* [OBJECTIVE]: Render the whole listing below as a Markdown table with the columns Row and Listing line, one numbered row per line and blank lines skipped. Leave the pictures out of the table.

* [SOURCE MATERIAL]:
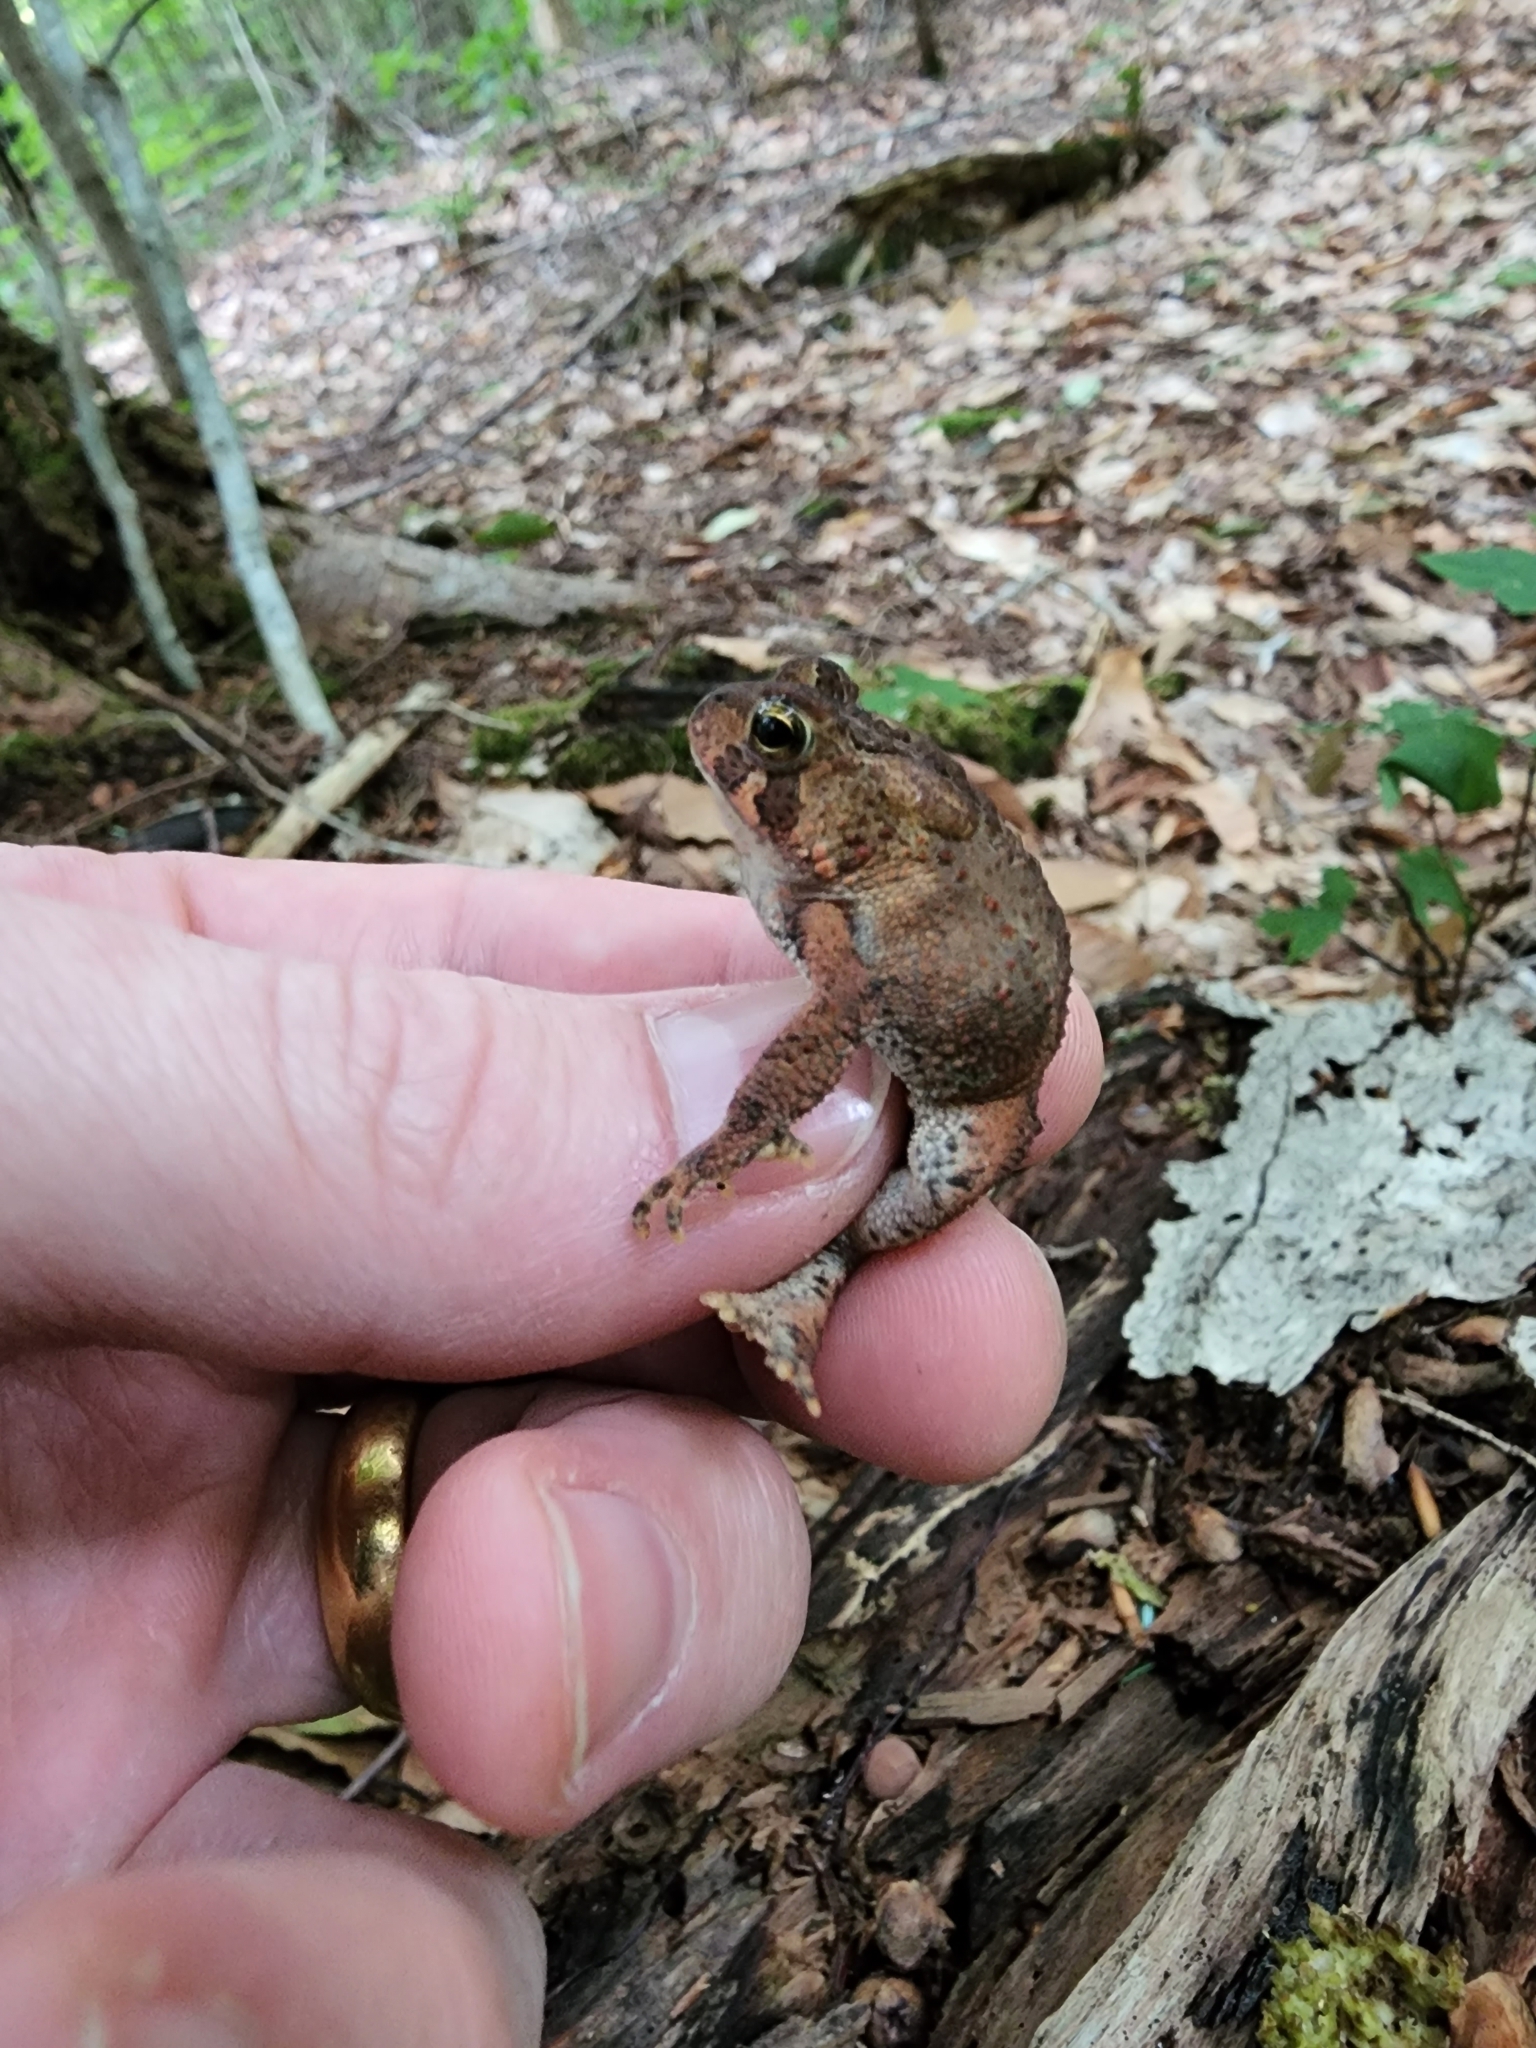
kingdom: Animalia
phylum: Chordata
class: Amphibia
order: Anura
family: Bufonidae
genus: Anaxyrus
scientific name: Anaxyrus americanus
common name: American toad
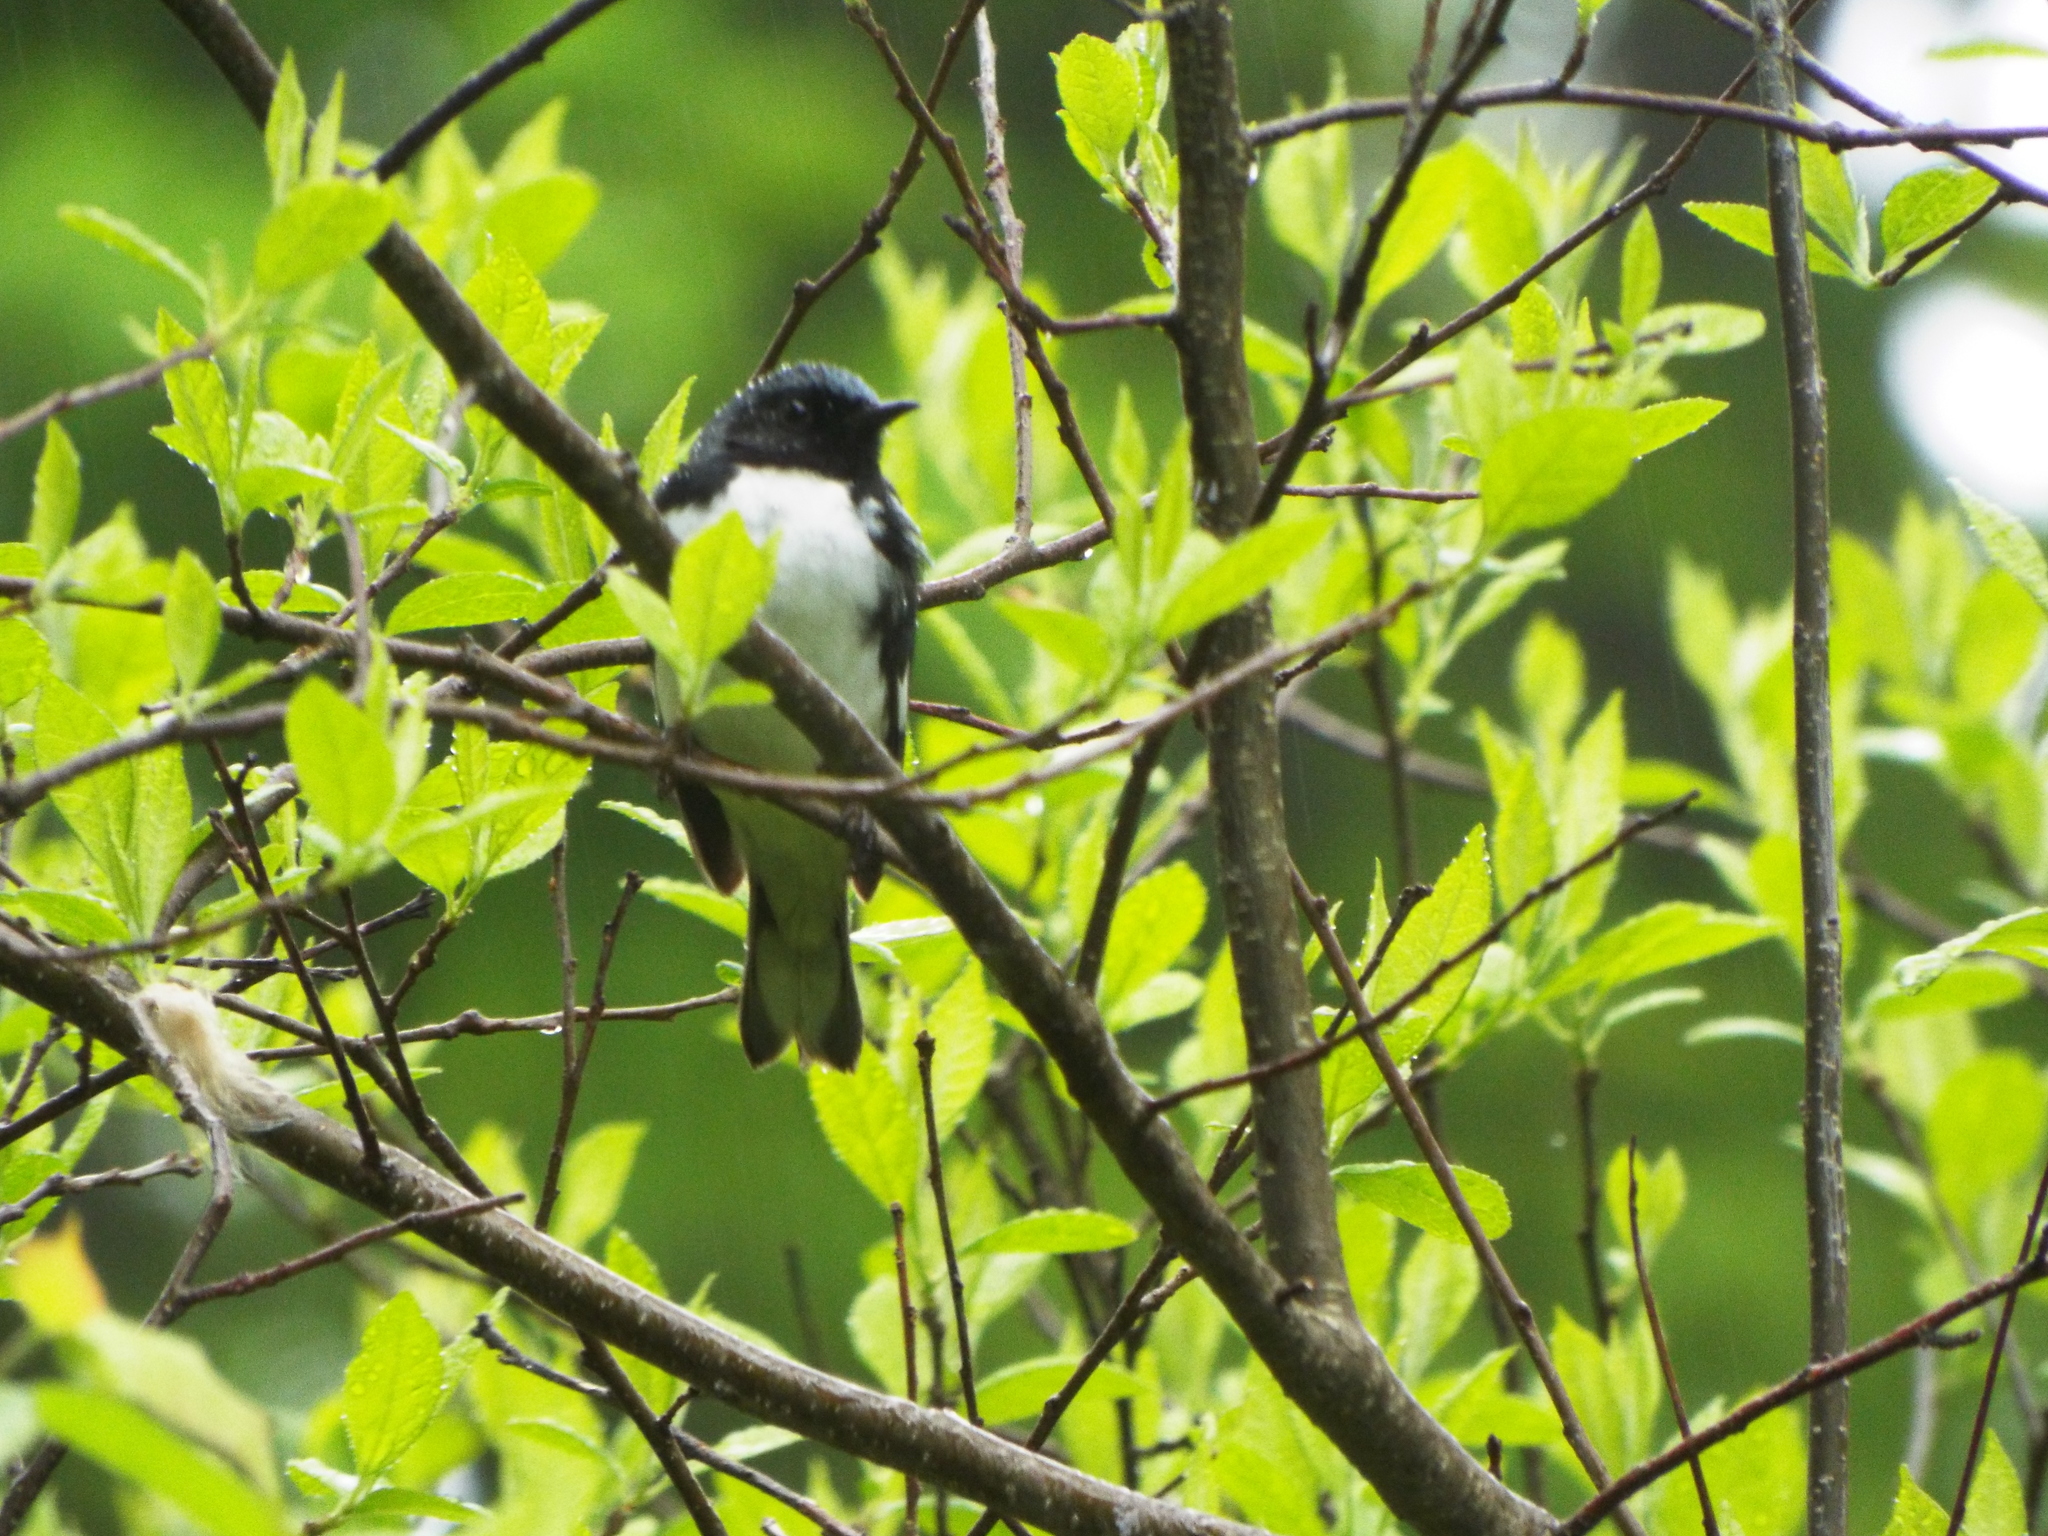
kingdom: Animalia
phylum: Chordata
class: Aves
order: Passeriformes
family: Parulidae
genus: Setophaga
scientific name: Setophaga caerulescens
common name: Black-throated blue warbler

* [ANSWER FOR THIS EXERCISE]:
| Row | Listing line |
|---|---|
| 1 | kingdom: Animalia |
| 2 | phylum: Chordata |
| 3 | class: Amphibia |
| 4 | order: Anura |
| 5 | family: Bufonidae |
| 6 | genus: Anaxyrus |
| 7 | scientific name: Anaxyrus americanus |
| 8 | common name: American toad |
| 9 | kingdom: Animalia |
| 10 | phylum: Chordata |
| 11 | class: Aves |
| 12 | order: Passeriformes |
| 13 | family: Parulidae |
| 14 | genus: Setophaga |
| 15 | scientific name: Setophaga caerulescens |
| 16 | common name: Black-throated blue warbler |